The answer is to be the lines of the material from its start through the line containing "368 | 2% | 74%", each copied exactly; no pictures.

*** Data for analysis Section Begins ***

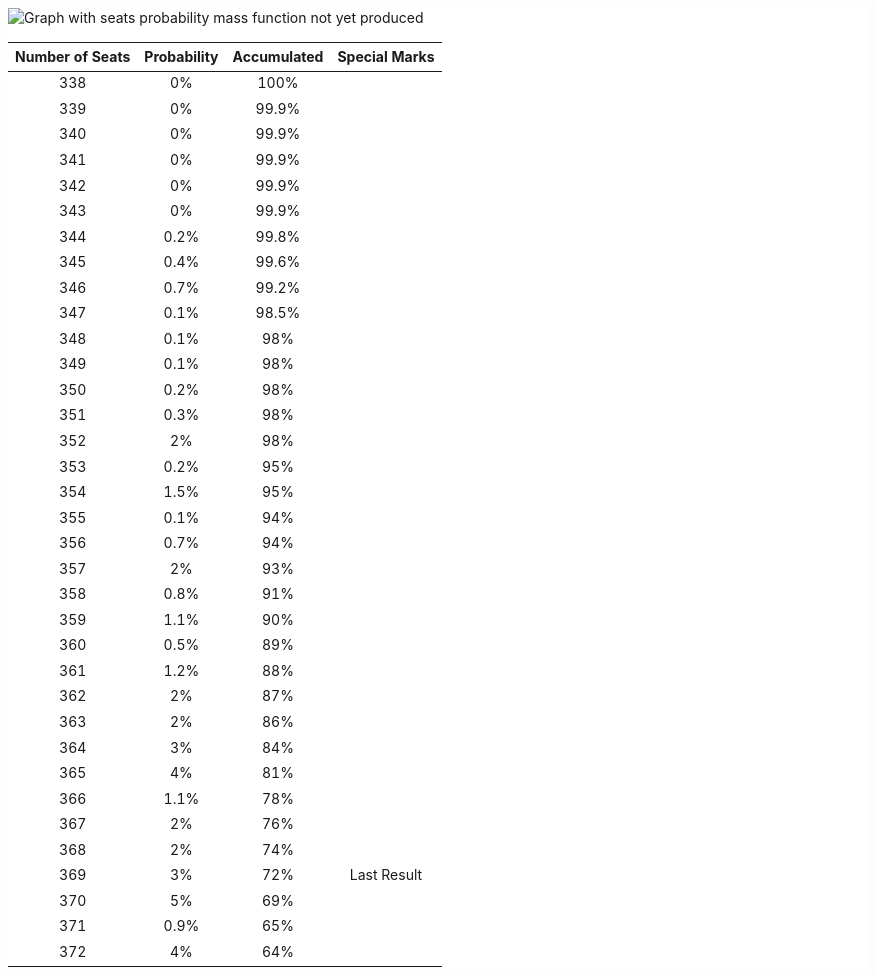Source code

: ![Graph with seats probability mass function not yet produced](2021-06-10-YouGov-coalitions-seats-pmf-con–pc.png "Seats Probability Mass Function")

| Number of Seats | Probability | Accumulated | Special Marks |
|:---------------:|:-----------:|:-----------:|:-------------:|
| 338 | 0% | 100% |  |
| 339 | 0% | 99.9% |  |
| 340 | 0% | 99.9% |  |
| 341 | 0% | 99.9% |  |
| 342 | 0% | 99.9% |  |
| 343 | 0% | 99.9% |  |
| 344 | 0.2% | 99.8% |  |
| 345 | 0.4% | 99.6% |  |
| 346 | 0.7% | 99.2% |  |
| 347 | 0.1% | 98.5% |  |
| 348 | 0.1% | 98% |  |
| 349 | 0.1% | 98% |  |
| 350 | 0.2% | 98% |  |
| 351 | 0.3% | 98% |  |
| 352 | 2% | 98% |  |
| 353 | 0.2% | 95% |  |
| 354 | 1.5% | 95% |  |
| 355 | 0.1% | 94% |  |
| 356 | 0.7% | 94% |  |
| 357 | 2% | 93% |  |
| 358 | 0.8% | 91% |  |
| 359 | 1.1% | 90% |  |
| 360 | 0.5% | 89% |  |
| 361 | 1.2% | 88% |  |
| 362 | 2% | 87% |  |
| 363 | 2% | 86% |  |
| 364 | 3% | 84% |  |
| 365 | 4% | 81% |  |
| 366 | 1.1% | 78% |  |
| 367 | 2% | 76% |  |
| 368 | 2% | 74% |  |
| 369 | 3% | 72% | Last Result |
| 370 | 5% | 69% |  |
| 371 | 0.9% | 65% |  |
| 372 | 4% | 64% |  |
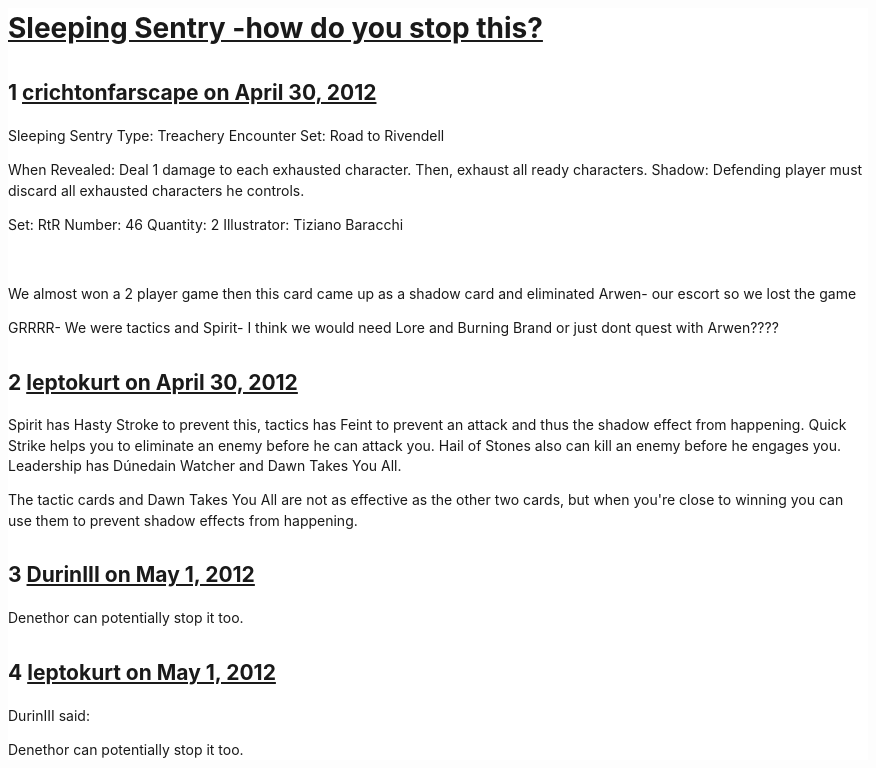 # [Sleeping Sentry -how do you stop this?](https://community.fantasyflightgames.com/topic/63841-sleeping-sentry-how-do-you-stop-this/)

## 1 [crichtonfarscape on April 30, 2012](https://community.fantasyflightgames.com/topic/63841-sleeping-sentry-how-do-you-stop-this/?do=findComment&comment=624056)

Sleeping Sentry
Type: Treachery
Encounter Set: Road to Rivendell

When Revealed: Deal 1 damage to each exhausted character. Then, exhaust all ready characters.
Shadow: Defending player must discard all exhausted characters he controls.

Set: RtR Number: 46
Quantity: 2
Illustrator: Tiziano Baracchi

 

We almost won a 2 player game then this card came up as a shadow card and eliminated Arwen- our escort so we lost the game

GRRRR- We were tactics and Spirit- I think we would need Lore and Burning Brand or just dont quest with Arwen????

## 2 [leptokurt on April 30, 2012](https://community.fantasyflightgames.com/topic/63841-sleeping-sentry-how-do-you-stop-this/?do=findComment&comment=624064)

Spirit has Hasty Stroke to prevent this, tactics has Feint to prevent an attack and thus the shadow effect from happening. Quick Strike helps you to eliminate an enemy before he can attack you. Hail of Stones also can kill an enemy before he engages you. Leadership has Dúnedain Watcher and Dawn Takes You All.

The tactic cards and Dawn Takes You All are not as effective as the other two cards, but when you're close to winning you can use them to prevent shadow effects from happening.

## 3 [DurinIII on May 1, 2012](https://community.fantasyflightgames.com/topic/63841-sleeping-sentry-how-do-you-stop-this/?do=findComment&comment=624428)

Denethor can potentially stop it too.

## 4 [leptokurt on May 1, 2012](https://community.fantasyflightgames.com/topic/63841-sleeping-sentry-how-do-you-stop-this/?do=findComment&comment=624559)

DurinIII said:

Denethor can potentially stop it too.

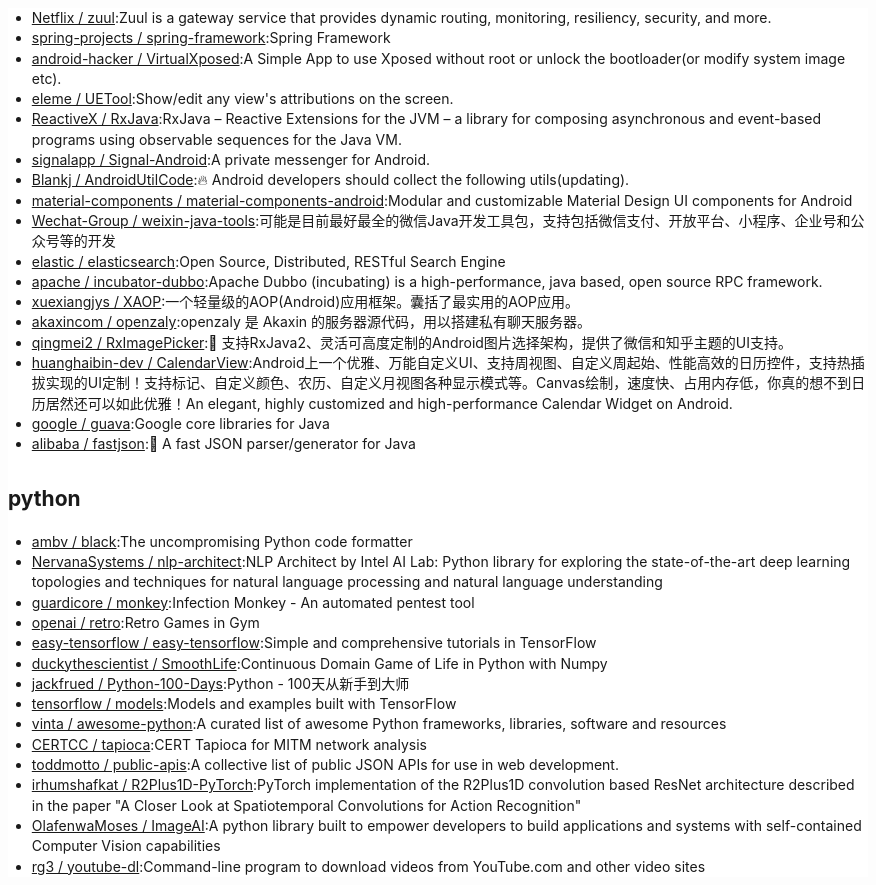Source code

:* [Netflix / zuul](https://github.com/Netflix/zuul):Zuul is a gateway service that provides dynamic routing, monitoring, resiliency, security, and more.
* [spring-projects / spring-framework](https://github.com/spring-projects/spring-framework):Spring Framework
* [android-hacker / VirtualXposed](https://github.com/android-hacker/VirtualXposed):A Simple App to use Xposed without root or unlock the bootloader(or modify system image etc).
* [eleme / UETool](https://github.com/eleme/UETool):Show/edit any view's attributions on the screen.
* [ReactiveX / RxJava](https://github.com/ReactiveX/RxJava):RxJava – Reactive Extensions for the JVM – a library for composing asynchronous and event-based programs using observable sequences for the Java VM.
* [signalapp / Signal-Android](https://github.com/signalapp/Signal-Android):A private messenger for Android.
* [Blankj / AndroidUtilCode](https://github.com/Blankj/AndroidUtilCode):🔥
Android developers should collect the following utils(updating).
* [material-components / material-components-android](https://github.com/material-components/material-components-android):Modular and customizable Material Design UI components for Android
* [Wechat-Group / weixin-java-tools](https://github.com/Wechat-Group/weixin-java-tools):可能是目前最好最全的微信Java开发工具包，支持包括微信支付、开放平台、小程序、企业号和公众号等的开发
* [elastic / elasticsearch](https://github.com/elastic/elasticsearch):Open Source, Distributed, RESTful Search Engine
* [apache / incubator-dubbo](https://github.com/apache/incubator-dubbo):Apache Dubbo (incubating) is a high-performance, java based, open source RPC framework.
* [xuexiangjys / XAOP](https://github.com/xuexiangjys/XAOP):一个轻量级的AOP(Android)应用框架。囊括了最实用的AOP应用。
* [akaxincom / openzaly](https://github.com/akaxincom/openzaly):openzaly 是 Akaxin 的服务器源代码，用以搭建私有聊天服务器。
* [qingmei2 / RxImagePicker](https://github.com/qingmei2/RxImagePicker):🌟
支持RxJava2、灵活可高度定制的Android图片选择架构，提供了微信和知乎主题的UI支持。
* [huanghaibin-dev / CalendarView](https://github.com/huanghaibin-dev/CalendarView):Android上一个优雅、万能自定义UI、支持周视图、自定义周起始、性能高效的日历控件，支持热插拔实现的UI定制！支持标记、自定义颜色、农历、自定义月视图各种显示模式等。Canvas绘制，速度快、占用内存低，你真的想不到日历居然还可以如此优雅！An elegant, highly customized and high-performance Calendar Widget on Android.
* [google / guava](https://github.com/google/guava):Google core libraries for Java
* [alibaba / fastjson](https://github.com/alibaba/fastjson):🚄
A fast JSON parser/generator for Java

## python
* [ambv / black](https://github.com/ambv/black):The uncompromising Python code formatter
* [NervanaSystems / nlp-architect](https://github.com/NervanaSystems/nlp-architect):NLP Architect by Intel AI Lab: Python library for exploring the state-of-the-art deep learning topologies and techniques for natural language processing and natural language understanding
* [guardicore / monkey](https://github.com/guardicore/monkey):Infection Monkey - An automated pentest tool
* [openai / retro](https://github.com/openai/retro):Retro Games in Gym
* [easy-tensorflow / easy-tensorflow](https://github.com/easy-tensorflow/easy-tensorflow):Simple and comprehensive tutorials in TensorFlow
* [duckythescientist / SmoothLife](https://github.com/duckythescientist/SmoothLife):Continuous Domain Game of Life in Python with Numpy
* [jackfrued / Python-100-Days](https://github.com/jackfrued/Python-100-Days):Python - 100天从新手到大师
* [tensorflow / models](https://github.com/tensorflow/models):Models and examples built with TensorFlow
* [vinta / awesome-python](https://github.com/vinta/awesome-python):A curated list of awesome Python frameworks, libraries, software and resources
* [CERTCC / tapioca](https://github.com/CERTCC/tapioca):CERT Tapioca for MITM network analysis
* [toddmotto / public-apis](https://github.com/toddmotto/public-apis):A collective list of public JSON APIs for use in web development.
* [irhumshafkat / R2Plus1D-PyTorch](https://github.com/irhumshafkat/R2Plus1D-PyTorch):PyTorch implementation of the R2Plus1D convolution based ResNet architecture described in the paper "A Closer Look at Spatiotemporal Convolutions for Action Recognition"
* [OlafenwaMoses / ImageAI](https://github.com/OlafenwaMoses/ImageAI):A python library built to empower developers to build applications and systems with self-contained Computer Vision capabilities
* [rg3 / youtube-dl](https://github.com/rg3/youtube-dl):Command-line program to download videos from YouTube.com and other video sites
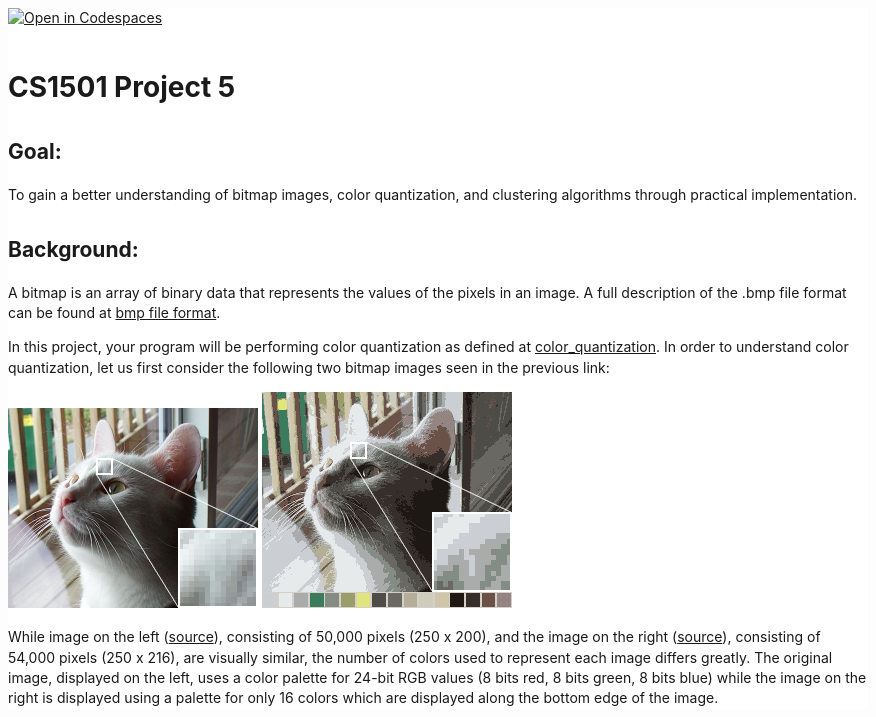 [![Open in Codespaces](https://classroom.github.com/assets/launch-codespace-2972f46106e565e64193e422d61a12cf1da4916b45550586e14ef0a7c637dd04.svg)](https://classroom.github.com/open-in-codespaces?assignment_repo_id=17207017)
# CS1501 Project 5

## Goal:

To gain a better understanding of bitmap images, color quantization, and
clustering algorithms through practical implementation.

## Background:

A bitmap is an array of binary data that represents the values of the pixels in
an image. A full description of the .bmp file format can be found at
[bmp file format](https://en.wikipedia.org/wiki/BMP_file_format).

In this project, your program will be performing color quantization as defined
at [color_quantization](https://en.wikipedia.org/wiki/Color_quantization). In
order to understand color quantization, let us first consider the following two
bitmap images seen in the previous link:

![Original photo using 24-bit RGB values](imgs/Dithering_example_undithered.png "Original Photo")
![Reduced photo with 16 colors](imgs/Dithering_example_undithered_16color_palette.png "Reduced Photo")

While image on the left
([source](https://commons.wikimedia.org/wiki/File:Dithering_example_undithered.png)),
consisting of 50,000 pixels (250 x 200), and the image on the right
([source](https://en.wikipedia.org/wiki/File:Dithering_example_undithered_16color_palette.png)),
consisting of 54,000 pixels (250 x 216), are visually similar, the number
of colors used to represent each image differs greatly. The original image,
displayed on the left, uses a color palette for 24-bit RGB values (8 bits red,
8 bits green, 8 bits blue) while the image on the right is displayed using a
palette for only 16 colors which are displayed along the bottom edge of the
image.
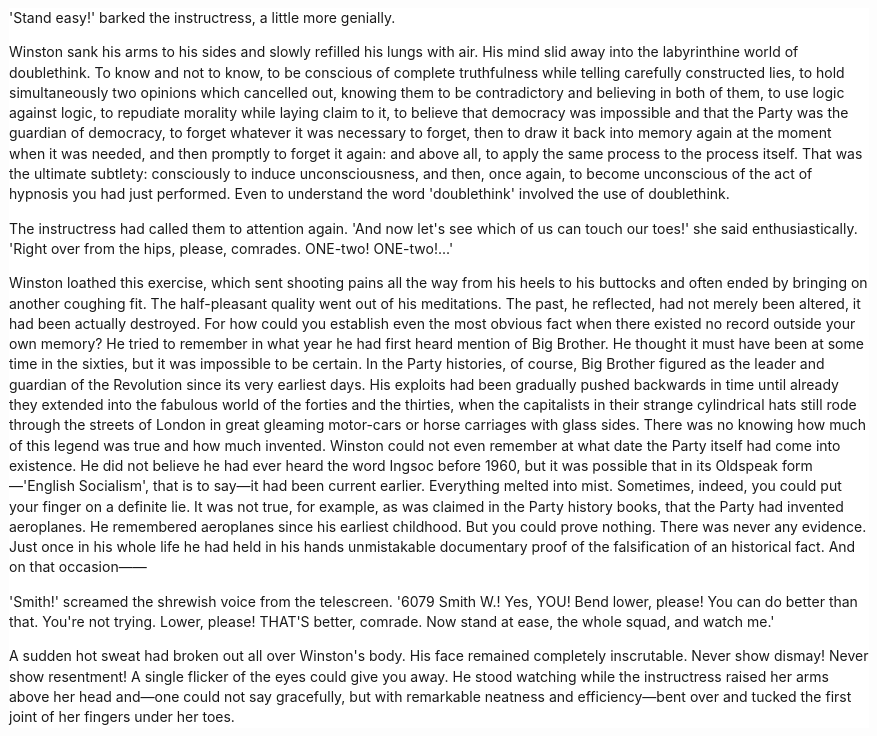 'Stand easy!' barked the instructress, a little more genially.

Winston sank his arms to his sides and slowly refilled his lungs with air.
His mind slid away into the labyrinthine world of doublethink. To know
and not to know, to be conscious of complete truthfulness while telling
carefully constructed lies, to hold simultaneously two opinions which
cancelled out, knowing them to be contradictory and believing in both of
them, to use logic against logic, to repudiate morality while laying claim
to it, to believe that democracy was impossible and that the Party was the
guardian of democracy, to forget whatever it was necessary to forget, then
to draw it back into memory again at the moment when it was needed, and
then promptly to forget it again: and above all, to apply the same process
to the process itself. That was the ultimate subtlety: consciously to
induce unconsciousness, and then, once again, to become unconscious of
the act of hypnosis you had just performed. Even to understand the word
'doublethink' involved the use of doublethink.

The instructress had called them to attention again. 'And now let's see
which of us can touch our toes!' she said enthusiastically. 'Right over
from the hips, please, comrades. ONE-two! ONE-two!...'

Winston loathed this exercise, which sent shooting pains all the way from
his heels to his buttocks and often ended by bringing on another coughing
fit. The half-pleasant quality went out of his meditations. The past, he
reflected, had not merely been altered, it had been actually destroyed. For
how could you establish even the most obvious fact when there existed no
record outside your own memory? He tried to remember in what year he had
first heard mention of Big Brother. He thought it must have been at some
time in the sixties, but it was impossible to be certain. In the Party
histories, of course, Big Brother figured as the leader and guardian of the
Revolution since its very earliest days. His exploits had been gradually
pushed backwards in time until already they extended into the fabulous
world of the forties and the thirties, when the capitalists in their
strange cylindrical hats still rode through the streets of London in great
gleaming motor-cars or horse carriages with glass sides. There was no
knowing how much of this legend was true and how much invented. Winston
could not even remember at what date the Party itself had come into
existence. He did not believe he had ever heard the word Ingsoc before
1960, but it was possible that in its Oldspeak form—'English Socialism',
that is to say—it had been current earlier. Everything melted into mist.
Sometimes, indeed, you could put your finger on a definite lie. It was not
true, for example, as was claimed in the Party history books, that the
Party had invented aeroplanes. He remembered aeroplanes since his earliest
childhood. But you could prove nothing. There was never any evidence. Just
once in his whole life he had held in his hands unmistakable documentary
proof of the falsification of an historical fact. And on that occasion——

'Smith!' screamed the shrewish voice from the telescreen. '6079 Smith W.!
Yes, YOU! Bend lower, please! You can do better than that. You're not
trying. Lower, please! THAT'S better, comrade. Now stand at ease, the
whole squad, and watch me.'

A sudden hot sweat had broken out all over Winston's body. His face
remained completely inscrutable. Never show dismay! Never show resentment!
A single flicker of the eyes could give you away. He stood watching while
the instructress raised her arms above her head and—one could not say
gracefully, but with remarkable neatness and efficiency—bent over and
tucked the first joint of her fingers under her toes.
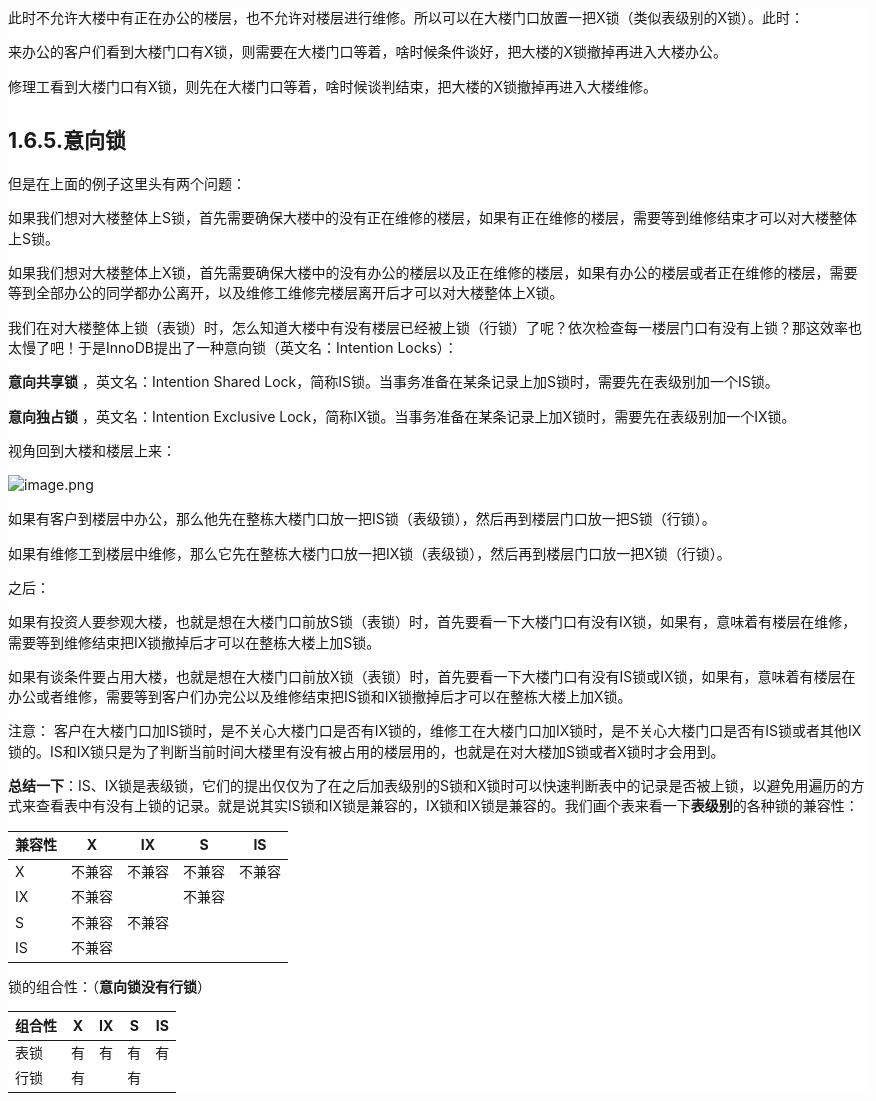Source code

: 此时不允许大楼中有正在办公的楼层，也不允许对楼层进行维修。所以可以在大楼门口放置一把X锁（类似表级别的X锁）。此时：

来办公的客户们看到大楼门口有X锁，则需要在大楼门口等着，啥时候条件谈好，把大楼的X锁撤掉再进入大楼办公。

修理工看到大楼门口有X锁，则先在大楼门口等着，啥时候谈判结束，把大楼的X锁撤掉再进入大楼维修。

## 1.6.5.意向锁

但是在上面的例子这里头有两个问题：

如果我们想对大楼整体上S锁，首先需要确保大楼中的没有正在维修的楼层，如果有正在维修的楼层，需要等到维修结束才可以对大楼整体上S锁。

如果我们想对大楼整体上X锁，首先需要确保大楼中的没有办公的楼层以及正在维修的楼层，如果有办公的楼层或者正在维修的楼层，需要等到全部办公的同学都办公离开，以及维修工维修完楼层离开后才可以对大楼整体上X锁。

我们在对大楼整体上锁（表锁）时，怎么知道大楼中有没有楼层已经被上锁（行锁）了呢？依次检查每一楼层门口有没有上锁？那这效率也太慢了吧！于是InnoDB提出了一种意向锁（英文名：Intention Locks）：

**意向共享锁** ，英文名：Intention Shared Lock，简称IS锁。当事务准备在某条记录上加S锁时，需要先在表级别加一个IS锁。

**意向独占锁** ，英文名：Intention Exclusive Lock，简称IX锁。当事务准备在某条记录上加X锁时，需要先在表级别加一个IX锁。

视角回到大楼和楼层上来：

![image.png](./MySQLLocks/524d4de2c0b94fe9a5daa7618b5d5fe1.png)

如果有客户到楼层中办公，那么他先在整栋大楼门口放一把IS锁（表级锁），然后再到楼层门口放一把S锁（行锁）。

如果有维修工到楼层中维修，那么它先在整栋大楼门口放一把IX锁（表级锁），然后再到楼层门口放一把X锁（行锁）。

之后：

如果有投资人要参观大楼，也就是想在大楼门口前放S锁（表锁）时，首先要看一下大楼门口有没有IX锁，如果有，意味着有楼层在维修，需要等到维修结束把IX锁撤掉后才可以在整栋大楼上加S锁。

如果有谈条件要占用大楼，也就是想在大楼门口前放X锁（表锁）时，首先要看一下大楼门口有没有IS锁或IX锁，如果有，意味着有楼层在办公或者维修，需要等到客户们办完公以及维修结束把IS锁和IX锁撤掉后才可以在整栋大楼上加X锁。

注意： 客户在大楼门口加IS锁时，是不关心大楼门口是否有IX锁的，维修工在大楼门口加IX锁时，是不关心大楼门口是否有IS锁或者其他IX锁的。IS和IX锁只是为了判断当前时间大楼里有没有被占用的楼层用的，也就是在对大楼加S锁或者X锁时才会用到。

**总结一下**：IS、IX锁是表级锁，它们的提出仅仅为了在之后加表级别的S锁和X锁时可以快速判断表中的记录是否被上锁，以避免用遍历的方式来查看表中有没有上锁的记录。就是说其实IS锁和IX锁是兼容的，IX锁和IX锁是兼容的。我们画个表来看一下**表级别**的各种锁的兼容性：

| 兼容性 | X      | IX     | S      | IS     |
| ------ | ------ | ------ | ------ | ------ |
| X      | 不兼容 | 不兼容 | 不兼容 | 不兼容 |
| IX     | 不兼容 |        | 不兼容 |        |
| S      | 不兼容 | 不兼容 |        |        |
| IS     | 不兼容 |        |        |        |

锁的组合性：（**意向锁没有行锁**）

| 组合性 | X  | IX | S  | IS |
| ------ | -- | -- | -- | -- |
| 表锁   | 有 | 有 | 有 | 有 |
| 行锁   | 有 |    | 有 |    |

*** Data for analysis Section Ends ***

■ **Your response**:
Source code

: ![Graph with seats probability mass function not yet produced](2021-06-10-YouGov-coalitions-seats-pmf-con–pc.png "Seats Probability Mass Function")

| Number of Seats | Probability | Accumulated | Special Marks |
|:---------------:|:-----------:|:-----------:|:-------------:|
| 338 | 0% | 100% |  |
| 339 | 0% | 99.9% |  |
| 340 | 0% | 99.9% |  |
| 341 | 0% | 99.9% |  |
| 342 | 0% | 99.9% |  |
| 343 | 0% | 99.9% |  |
| 344 | 0.2% | 99.8% |  |
| 345 | 0.4% | 99.6% |  |
| 346 | 0.7% | 99.2% |  |
| 347 | 0.1% | 98.5% |  |
| 348 | 0.1% | 98% |  |
| 349 | 0.1% | 98% |  |
| 350 | 0.2% | 98% |  |
| 351 | 0.3% | 98% |  |
| 352 | 2% | 98% |  |
| 353 | 0.2% | 95% |  |
| 354 | 1.5% | 95% |  |
| 355 | 0.1% | 94% |  |
| 356 | 0.7% | 94% |  |
| 357 | 2% | 93% |  |
| 358 | 0.8% | 91% |  |
| 359 | 1.1% | 90% |  |
| 360 | 0.5% | 89% |  |
| 361 | 1.2% | 88% |  |
| 362 | 2% | 87% |  |
| 363 | 2% | 86% |  |
| 364 | 3% | 84% |  |
| 365 | 4% | 81% |  |
| 366 | 1.1% | 78% |  |
| 367 | 2% | 76% |  |
| 368 | 2% | 74% |  |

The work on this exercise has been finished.